• _DOCUMENTO FUENTE_

◆ ◆ ◆ ◆ ◆ ◆ ◆

Eso lo dice Luigi Zoja. Sabemos que la existencia del padre, del macho que se quedó a criar, es una creación muy particular de la especie humana. En la naturaleza existen las madres y los machos andan por ahí haciendo cualquier cosa. Quizás alguno es el jefe de los otros, pero no son padres de nadie. Entonces, el patriarcado fue la invención de un sentido para lo masculino: “Yo tengo la propiedad sobre la familia, pero también el deber de cuidarla”. Por más que eso se cumpliera muy a medias, ¿no? Y como las revoluciones disparan esquirlas para todos lados, una esquirla de la revolución feminista, para Zoja, es que la masculinidad, al perder ese rol patriarcal, tiene regresiones al macho de la fraternidad violenta, al violador colectivo, que destruye a la mujer. A diferencia de la violencia patriarcal doméstica, donde se golpeaba a la mujer puertas adentro porque socialmente era ser poco hombre, estas violaciones colectivas en “manadas” se graban y se viralizan. No hay vergüenza, hay una especie de orgullo.

 

¿No es generalizar casos muy marginales? Para un hombre de hoy, que sus pares sepan que le pega a la mujer es mucho más deshonroso que para uno del siglo XX.

Sí, y eso demuestra que el feminismo ha operado. Pero también existe esta revitalización de una masculinidad absolutamente inútil: pistoleros solitarios disfrazados de unas milicias que no existen, las violaciones colectivas, los Incels, etc. Hay de las dos cosas.

 

Volviendo al principio, ¿se puede decir que los problemas que identificas en estos ensayos (inflación de un yo que no dispone de límites, subjetividades que se saltan la política) te acercan a la tesis de lo pulsional que ha sostenido Carlos Peña a propósito del estallido?

◆ ◆ ◆ ◆ ◆ ◆ ◆

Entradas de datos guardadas
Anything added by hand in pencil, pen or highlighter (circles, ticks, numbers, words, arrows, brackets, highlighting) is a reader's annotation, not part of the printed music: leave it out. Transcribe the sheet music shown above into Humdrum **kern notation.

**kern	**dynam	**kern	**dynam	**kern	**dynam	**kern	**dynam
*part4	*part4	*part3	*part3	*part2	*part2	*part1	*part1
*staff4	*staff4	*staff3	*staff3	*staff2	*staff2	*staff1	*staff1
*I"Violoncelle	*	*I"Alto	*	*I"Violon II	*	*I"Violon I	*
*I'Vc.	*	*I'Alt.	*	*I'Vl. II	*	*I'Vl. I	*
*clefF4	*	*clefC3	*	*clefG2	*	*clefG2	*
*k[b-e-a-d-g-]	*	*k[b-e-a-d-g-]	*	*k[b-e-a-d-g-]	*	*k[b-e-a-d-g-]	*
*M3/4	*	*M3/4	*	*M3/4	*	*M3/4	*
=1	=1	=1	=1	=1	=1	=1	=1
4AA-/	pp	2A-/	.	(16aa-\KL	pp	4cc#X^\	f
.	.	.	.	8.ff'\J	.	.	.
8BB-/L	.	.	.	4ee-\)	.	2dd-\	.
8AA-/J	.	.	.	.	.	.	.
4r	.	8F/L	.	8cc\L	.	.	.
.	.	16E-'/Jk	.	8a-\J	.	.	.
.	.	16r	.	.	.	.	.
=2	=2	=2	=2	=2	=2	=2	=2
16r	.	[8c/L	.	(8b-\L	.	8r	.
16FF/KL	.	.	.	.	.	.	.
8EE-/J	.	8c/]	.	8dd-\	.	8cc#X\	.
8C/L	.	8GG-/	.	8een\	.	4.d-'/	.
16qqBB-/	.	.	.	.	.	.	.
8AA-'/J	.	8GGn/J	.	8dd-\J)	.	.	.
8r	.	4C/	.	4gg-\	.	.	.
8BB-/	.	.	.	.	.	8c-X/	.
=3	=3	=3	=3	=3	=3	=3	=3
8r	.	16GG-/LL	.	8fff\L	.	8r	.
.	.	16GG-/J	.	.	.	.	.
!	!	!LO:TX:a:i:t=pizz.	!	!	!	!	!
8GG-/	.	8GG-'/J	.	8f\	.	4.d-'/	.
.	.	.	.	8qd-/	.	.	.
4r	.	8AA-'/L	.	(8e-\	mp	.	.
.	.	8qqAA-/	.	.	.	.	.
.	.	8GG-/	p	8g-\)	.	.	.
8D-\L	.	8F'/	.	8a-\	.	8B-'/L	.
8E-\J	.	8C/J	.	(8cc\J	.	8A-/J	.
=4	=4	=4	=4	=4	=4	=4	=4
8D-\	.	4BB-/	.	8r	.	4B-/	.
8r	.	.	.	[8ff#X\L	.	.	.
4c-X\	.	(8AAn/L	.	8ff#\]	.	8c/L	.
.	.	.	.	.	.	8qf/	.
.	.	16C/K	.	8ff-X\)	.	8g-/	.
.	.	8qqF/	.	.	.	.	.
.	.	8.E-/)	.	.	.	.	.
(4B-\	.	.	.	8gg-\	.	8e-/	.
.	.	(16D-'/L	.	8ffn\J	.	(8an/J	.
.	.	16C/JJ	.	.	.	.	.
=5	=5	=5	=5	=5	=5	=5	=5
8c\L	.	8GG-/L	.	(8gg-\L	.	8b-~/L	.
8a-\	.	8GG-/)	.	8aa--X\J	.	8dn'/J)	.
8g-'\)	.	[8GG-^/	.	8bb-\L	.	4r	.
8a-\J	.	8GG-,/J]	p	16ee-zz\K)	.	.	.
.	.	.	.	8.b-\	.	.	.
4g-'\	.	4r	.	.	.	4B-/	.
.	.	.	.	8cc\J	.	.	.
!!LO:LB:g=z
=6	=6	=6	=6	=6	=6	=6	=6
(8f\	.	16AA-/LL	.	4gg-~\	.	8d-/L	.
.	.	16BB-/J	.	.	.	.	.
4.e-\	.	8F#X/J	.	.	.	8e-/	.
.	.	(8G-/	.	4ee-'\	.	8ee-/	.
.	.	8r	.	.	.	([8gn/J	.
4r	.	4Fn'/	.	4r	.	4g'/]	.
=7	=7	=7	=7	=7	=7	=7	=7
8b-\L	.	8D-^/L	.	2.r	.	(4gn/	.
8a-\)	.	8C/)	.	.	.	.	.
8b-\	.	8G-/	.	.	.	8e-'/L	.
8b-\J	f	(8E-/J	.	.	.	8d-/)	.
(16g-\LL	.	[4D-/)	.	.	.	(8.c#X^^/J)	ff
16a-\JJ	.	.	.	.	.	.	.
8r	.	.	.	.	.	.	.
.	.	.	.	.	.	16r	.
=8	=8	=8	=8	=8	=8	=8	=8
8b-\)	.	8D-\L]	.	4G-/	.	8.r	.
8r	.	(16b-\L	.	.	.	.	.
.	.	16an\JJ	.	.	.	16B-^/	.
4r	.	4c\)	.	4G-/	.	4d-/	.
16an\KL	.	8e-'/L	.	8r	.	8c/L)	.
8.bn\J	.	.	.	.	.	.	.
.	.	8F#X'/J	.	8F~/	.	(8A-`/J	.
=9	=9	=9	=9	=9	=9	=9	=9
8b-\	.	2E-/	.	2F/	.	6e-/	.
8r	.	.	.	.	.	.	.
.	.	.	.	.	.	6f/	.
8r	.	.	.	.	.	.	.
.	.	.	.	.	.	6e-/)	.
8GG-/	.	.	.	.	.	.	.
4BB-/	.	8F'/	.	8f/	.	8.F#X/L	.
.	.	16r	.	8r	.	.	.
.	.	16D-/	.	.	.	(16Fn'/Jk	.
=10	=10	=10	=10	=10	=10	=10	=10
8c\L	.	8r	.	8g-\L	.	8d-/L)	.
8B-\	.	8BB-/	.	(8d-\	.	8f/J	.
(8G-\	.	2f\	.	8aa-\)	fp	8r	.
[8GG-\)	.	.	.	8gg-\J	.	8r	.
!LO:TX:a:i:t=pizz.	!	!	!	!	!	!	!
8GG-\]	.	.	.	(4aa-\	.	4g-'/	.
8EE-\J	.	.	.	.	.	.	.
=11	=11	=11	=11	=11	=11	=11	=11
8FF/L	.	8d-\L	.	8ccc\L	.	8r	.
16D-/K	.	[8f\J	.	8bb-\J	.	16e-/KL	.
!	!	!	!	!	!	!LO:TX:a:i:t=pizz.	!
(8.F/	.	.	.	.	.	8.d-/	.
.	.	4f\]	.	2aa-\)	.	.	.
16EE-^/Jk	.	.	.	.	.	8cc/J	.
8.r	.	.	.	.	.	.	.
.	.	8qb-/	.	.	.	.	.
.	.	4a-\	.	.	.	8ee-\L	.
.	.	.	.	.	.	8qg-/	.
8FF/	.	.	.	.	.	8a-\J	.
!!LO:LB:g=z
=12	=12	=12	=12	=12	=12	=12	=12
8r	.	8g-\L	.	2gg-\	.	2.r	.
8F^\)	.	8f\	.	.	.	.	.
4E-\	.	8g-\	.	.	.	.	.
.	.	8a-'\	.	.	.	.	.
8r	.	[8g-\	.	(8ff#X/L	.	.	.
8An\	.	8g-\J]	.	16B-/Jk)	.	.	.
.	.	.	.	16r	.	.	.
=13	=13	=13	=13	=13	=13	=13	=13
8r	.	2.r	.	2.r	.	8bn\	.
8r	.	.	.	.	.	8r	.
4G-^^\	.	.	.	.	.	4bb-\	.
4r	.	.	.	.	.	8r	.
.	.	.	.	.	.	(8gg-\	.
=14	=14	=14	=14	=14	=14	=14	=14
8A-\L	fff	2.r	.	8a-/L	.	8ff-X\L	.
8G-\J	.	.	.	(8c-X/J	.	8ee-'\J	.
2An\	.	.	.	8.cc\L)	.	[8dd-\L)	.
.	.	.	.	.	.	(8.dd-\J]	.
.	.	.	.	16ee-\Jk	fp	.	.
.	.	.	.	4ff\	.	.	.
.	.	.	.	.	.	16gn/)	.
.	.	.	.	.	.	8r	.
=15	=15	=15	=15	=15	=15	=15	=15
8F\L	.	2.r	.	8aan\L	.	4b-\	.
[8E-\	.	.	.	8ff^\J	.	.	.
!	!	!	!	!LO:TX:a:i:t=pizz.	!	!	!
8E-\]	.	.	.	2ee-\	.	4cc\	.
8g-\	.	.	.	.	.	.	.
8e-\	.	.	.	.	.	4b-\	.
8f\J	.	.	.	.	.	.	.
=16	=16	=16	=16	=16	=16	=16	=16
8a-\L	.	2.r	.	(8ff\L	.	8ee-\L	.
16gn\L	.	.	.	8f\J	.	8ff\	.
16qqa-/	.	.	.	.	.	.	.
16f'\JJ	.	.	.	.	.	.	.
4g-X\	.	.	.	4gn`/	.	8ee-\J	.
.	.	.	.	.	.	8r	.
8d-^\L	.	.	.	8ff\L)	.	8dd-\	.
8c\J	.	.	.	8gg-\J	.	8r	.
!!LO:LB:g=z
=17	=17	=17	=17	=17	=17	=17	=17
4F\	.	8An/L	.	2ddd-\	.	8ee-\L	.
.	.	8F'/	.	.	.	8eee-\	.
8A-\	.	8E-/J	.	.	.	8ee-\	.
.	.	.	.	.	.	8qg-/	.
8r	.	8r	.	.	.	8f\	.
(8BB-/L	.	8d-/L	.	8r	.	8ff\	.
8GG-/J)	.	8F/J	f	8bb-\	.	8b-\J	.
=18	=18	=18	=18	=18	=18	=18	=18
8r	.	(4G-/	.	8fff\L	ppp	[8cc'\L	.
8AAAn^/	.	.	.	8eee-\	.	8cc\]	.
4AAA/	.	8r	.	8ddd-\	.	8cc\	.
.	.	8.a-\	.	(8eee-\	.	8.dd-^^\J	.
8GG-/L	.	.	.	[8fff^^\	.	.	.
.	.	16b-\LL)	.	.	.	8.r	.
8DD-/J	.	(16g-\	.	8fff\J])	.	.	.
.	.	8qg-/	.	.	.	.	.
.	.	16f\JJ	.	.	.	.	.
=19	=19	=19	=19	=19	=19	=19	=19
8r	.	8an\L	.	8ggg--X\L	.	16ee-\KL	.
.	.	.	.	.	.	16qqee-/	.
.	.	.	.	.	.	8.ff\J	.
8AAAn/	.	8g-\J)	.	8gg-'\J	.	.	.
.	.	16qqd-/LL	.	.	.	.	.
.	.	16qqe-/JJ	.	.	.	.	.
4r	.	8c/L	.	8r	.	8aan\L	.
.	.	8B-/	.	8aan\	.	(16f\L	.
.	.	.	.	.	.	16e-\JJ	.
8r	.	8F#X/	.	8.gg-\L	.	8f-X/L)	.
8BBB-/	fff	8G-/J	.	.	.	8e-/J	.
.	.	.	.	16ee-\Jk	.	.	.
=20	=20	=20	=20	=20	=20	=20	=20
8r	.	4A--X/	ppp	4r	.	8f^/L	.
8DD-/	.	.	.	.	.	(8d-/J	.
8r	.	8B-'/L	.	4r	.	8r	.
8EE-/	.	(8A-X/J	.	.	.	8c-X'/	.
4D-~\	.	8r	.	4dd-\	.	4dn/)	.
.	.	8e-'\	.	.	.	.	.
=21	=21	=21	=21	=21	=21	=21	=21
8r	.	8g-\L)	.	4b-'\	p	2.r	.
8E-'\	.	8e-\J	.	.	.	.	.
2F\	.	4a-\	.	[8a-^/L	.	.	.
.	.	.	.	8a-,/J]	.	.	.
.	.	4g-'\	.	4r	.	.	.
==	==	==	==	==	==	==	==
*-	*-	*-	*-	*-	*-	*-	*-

◆ ◆ ◆ ◆ ◆ ◆ ◆

• _INSTRUCCIONES DE TRABAJO_
**1.** En el texto sobre la masculinidad, ¿qué ocurre con las violaciones colectivas en "manadas" que no ocurría con la violencia patriarcal doméstica?
**2.** Escribe cómo sigue el texto sobre la masculinidad a partir de donde termina.
Las entradas son un material independiente del texto sobre la masculinidad.

• _RESPUESTAS DEL EJERCICIO_
**1.** Se graban y se viralizan, sin vergüenza y con una especie de orgullo.

**2.**
No, porque detrás de la razón también hay pulsión. Cuando un gobierno repite como loro “el panel de expertos”, ahí hay una pulsión, que se parece a la máquina de hacer clics de Hilbert o al burócrata de Hannah Arendt. La pulsión acéfala: “Hay que hacer esto”. O su contracara: “Preferiría no hacerlo”. Entonces, si lo pulsional de los jóvenes es destruir el metro y quemar cosas, lo que cabe es una reflexión sobre el lugar que la violencia está ocupando para ellos como vía de transformación social. Michel Wieviorka dice que la violencia política, tras convertirse en una especie de tabú después de los años 70, se está volviendo a legitimar y que mientras más reacciona el Estado, más personas creen legítimo responderle. La tesis de lo pulsional no aborda ese fenómeno. Me parece que los jóvenes están súper politizados, discursivamente. Lo que está por verse es si prima la disposición de sentarse a la mesa con el adversario o la lógica de verlo destruido. Yo esperaría… no, no es “yo esperaría”: todos tenemos que generar espacios para sentarse a la mesa. Por eso es tan importante el proceso constituyente, tanto o más que el texto final.

 

En el libro recuerdas que, según Freud, después del carnaval viene el pánico, y después del pánico, la búsqueda del nuevo amo. ¿Crees que vamos hacia allá?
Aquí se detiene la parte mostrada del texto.